- Installed: 10 April 1922
- Term ended: 31 January 1945
- Predecessor: John Joseph Hirth
- Successor: Laurent-François Déprimoz
- Other post: Titular Bishop of Maxula Prates (26 April 1922–31 January 1945)

Orders
- Ordination: 31 March 1900 by Léon Livinhac
- Consecration: 28 May 1922 by Désiré-Joseph Mercier

Personal details
- Born: 28 June 1874 Metz, France
- Died: 31 January 1945 (aged 70) Usumbura, Ruanda-Urundi
- Denomination: Catholic

= Léon-Paul Classe =

Catholic bishop (1874–1945)

Léon-Paul Classe, M.Afr. (28 June 1874 – 31 January 1945) was a Catholic priest who was Vicar Apostolic of the Apostolic Vicariate of Ruanda, in what is now Rwanda, from 1922 until his death in 1945. During his time as a missionary priest and then bishop a great many Rwandans were converted to Christianity. Classe was influential in persuading the Belgian colonial administration to favor the Tutsis as a ruling caste in the country over the Hutu majority.

==Early years==

Léon-Paul Classe was born on 28 June 1874 in Metz, France. When he was aged six his family moved to Paris.
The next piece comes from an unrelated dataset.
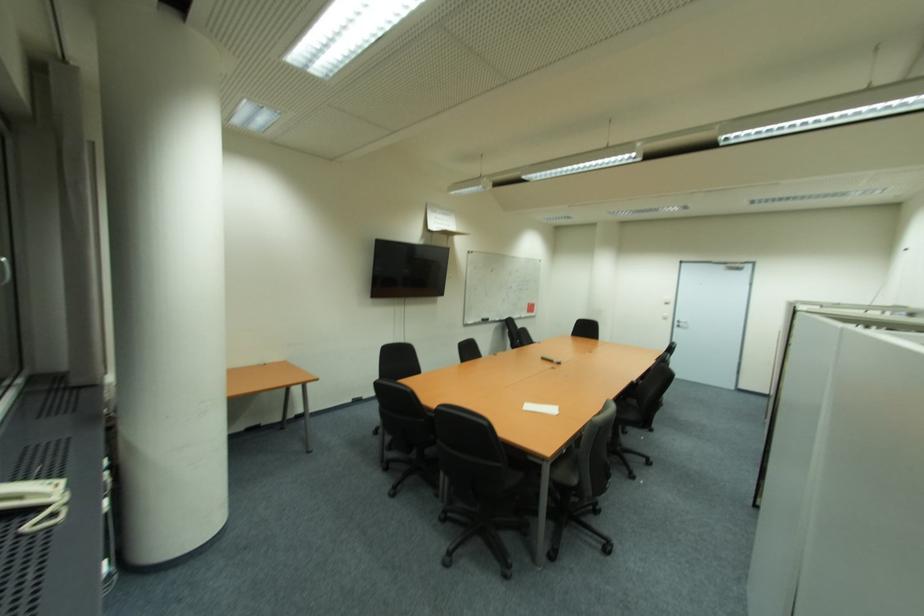
Where would you lift the white telephone handset? Please return your answer as a coordinate pair (x, y).

(30, 488)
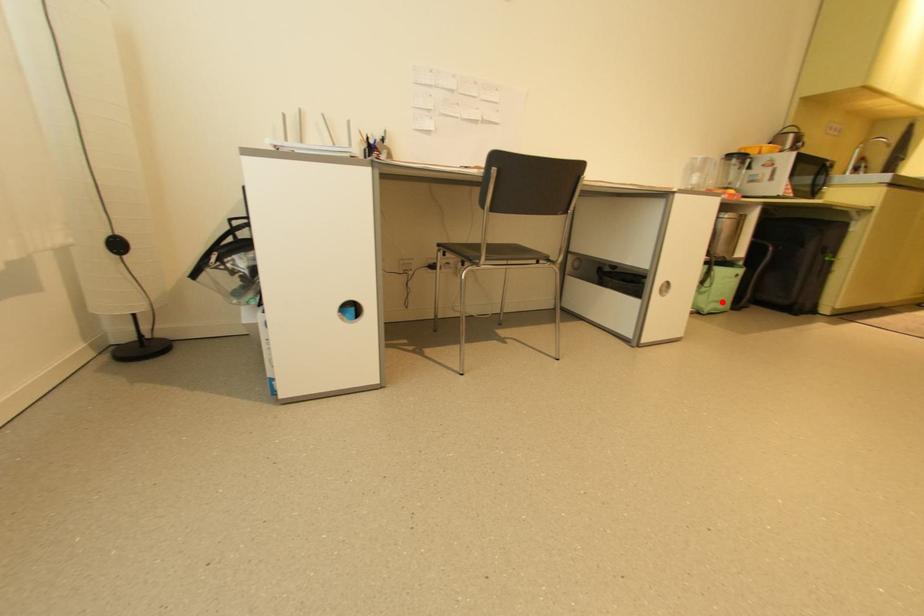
For his secondary education he attended Saint-Nicolas-du-Chardonnet and then the junior seminary of Versailles.
He went to the major seminary of Issy-les-Moulineux to study philosophy. In 1896 he was accepted into the White Fathers (Society of the Missionaries of Africa). On 31 March 1900 he was ordained a priest by Léon Livinhac, the Superior General of the Society. Several months later he was sent to John Joseph Hirth, Vicar Apostolic of Southern Nyanza, as an assistant.

==Missionary==

Classe was one of the first two missionaries to be sent to Rwanda.
The ruler, King Musinga, was at first hostile to his mission. Later, Classe was allowed to make many converts. In Rwanda he helped found the missions of Nyundo and Rwaza (north).
In 1907 Hirth named him delegate vicar general in Rwanda., On 12 December 1912, Jean-Joseph Hirth was appointed the first Vicar Apostolic of Kivu,
which covered modern Rwanda and Burundi. Hirth named Classe his vicar general in Rwanda.

Classe was an admirer of the Tutsi elite, whom he considered natural rulers of the country. In Classe's view, the political structure of Rwanda was much like the feudal structure of the Middle Ages in Europe. As a presumed expert on the country, his 1916 paper on the political organization had great influence on the thinking of the Belgian administration,
which came to support the leadership position of the Tutsis.

In 1920, when the territories of German East Africa were being divided by the victors of World War I, there was debate between the Belgians and British over the boundaries of Rwanda. The Belgian colonial authorities asked Hirth for a study of the effect of ceding part of the east of the country to the British, and Hirth delegated the task to Classe. Classe gave his work to the colonial authorities before leaving Rwanda for Algeria on 20 August 1920.
His work, full of praise for the unique African country with its Tutsi aristocracy, was submitted as a memorandum to the British in March 1922.
It was influential in preventing the partition of the country.

==Bishop==

Classe was recalled in 1920 due to disagreements among the missionaries over how much they should be involved in politics. In Europe, his superiors became fully confident in his capability, and his assistance in the question of the eastern boundaries gained him the support of the Belgian colonial ministry. The Apostolic Vicariate of Ruanda was created on 25 April 1922 from the northern part of the former Apostolic Vicariate of Kivu, serving the territory of what is now Rwanda.
Classe was appointed Vicar Apostolic of Ruanda on 10 April 1922, and on 26 April 1922 was appointed Titular Bishop of Maxula Prates.

Classe remained a committed supporter of the Tutsi ruling class. In a letter to the resident Belgian commissioner on 21 September 1927 he said that the young Tutsis would be a great help in helping the colony advance. The Hutus would much rather receive orders from the Tutsi nobles than from commoners, he claimed. In 1930 he again said that suppressing the Tutsi caste would cause great damage, leading to anarchy and viciously anti-European communism. He felt the Tutsis were intelligent, active, and able to understand progressive ideas.

Classe played an important role in the deposition of King Yuhi V Musinga in 1931 and in the choice of his successor, Mutara III Rudahigwa, who was a Catholic catechist at the time. By 1943, all but two of the 52 chiefs of Rwanda were Christian. That year , Classe baptized King Mutara III Rudahigwa in a ceremony attended by the chiefs. Classe also designed many of the church buildings in Rwanda.

Classe died in Bujumbura, Burundi, on 31 January 1945 and was succeeded by Laurent-François Déprimoz. Classe was interred in what was then the cathedral of Kabgayi.